Le violenze contro le donne sono determinate dal sentimento di possesso.
Le violenze contro le donne sono determinate dal sentimento di possesso.

    Le leggi contro la violenza sulle donne in Italia ci sono. Cos'altro si può fare?

     "Sì, per fortuna ora la legge c'è. Ma non esiste ancora sufficiente attenzione a questo tipo di minacce, soprattutto c'è ancora una certa inerzialità sulla violenza che preannuncia il crimine. Non si interviene molto facilmente, la sensibilizzazione non è ancora abbastanza alta in tutta l'area dei servizi pubblici e sanitari: siamo pubblici ufficiali, abbiamo l'autorità per segnalare determinate condizioni. Credo che sarà anche necessario costituire un'area di polizia specificamente dedicata, come hanno fatto in Spagna. Là avevano un problema analogo al nostro, se non maggiore: a qualcosa è servito. E poi bisogna mettere in sicurezza le donne a rischio, anche se so che non è semplicissimo. Perchè c'è una situazione di violenza crescente, e sta aumentando anche la possibilità di trovare armi da fuoco, il che aumenta il livello di pericolosità. Oggi una donna che si ritrova un marito violento fa moltissima fatica. Sa quando si separano? Soprattutto quando hanno la percezione che ci sia un rischio per i figli. Oppure quando avvertono realmente la paura di morire".

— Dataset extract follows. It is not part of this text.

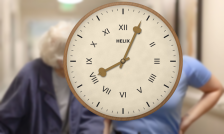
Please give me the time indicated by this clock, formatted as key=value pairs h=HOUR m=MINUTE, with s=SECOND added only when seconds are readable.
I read h=8 m=4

    Ci sono passaggi che permettano di vedere un'uscita dal tunnel?

    "Credo che i passaggi che stanno avvenendo siano questi: sensibilizzare, facilitare la possibilità di segnalazione e di denuncia. Poi, si tratta di tutelare queste donne e i loro figli, nelle situazioni in cui vanno tutelate. Inoltre, bisognerebbe prestare molta attenzione nel mantenere a distanza uomini che minacciano, controllarli sul possesso di armi di offesa, ancor di più se armi da fuoco. Poi, dobbiamo puntare molto sull'educazione, anche sull'educazione delle nuove generazioni, perchè purtroppo la violenza si apprende: è un modo di comportarsi, di percepire le relazioni. Noi ci dimentichiamo sempre che molte violenze di uomini contro le donne si manifestano addirittura durante la gravidanza. Invece si tratta della seconda causa di morte in gravidanza, dopo le emorragie uterine. E i figli in casa guardano, osservano, vedono che esiste questo modo di relazionarsi e purtroppo a volte lo acquisiscono. Dobbiamo proprio educare al fatto che i rapporti e i sentimenti sono una cosa, e che il possesso è un'altra. Perché in queste violenze si tratta di possesso. Non c'è nient'altro".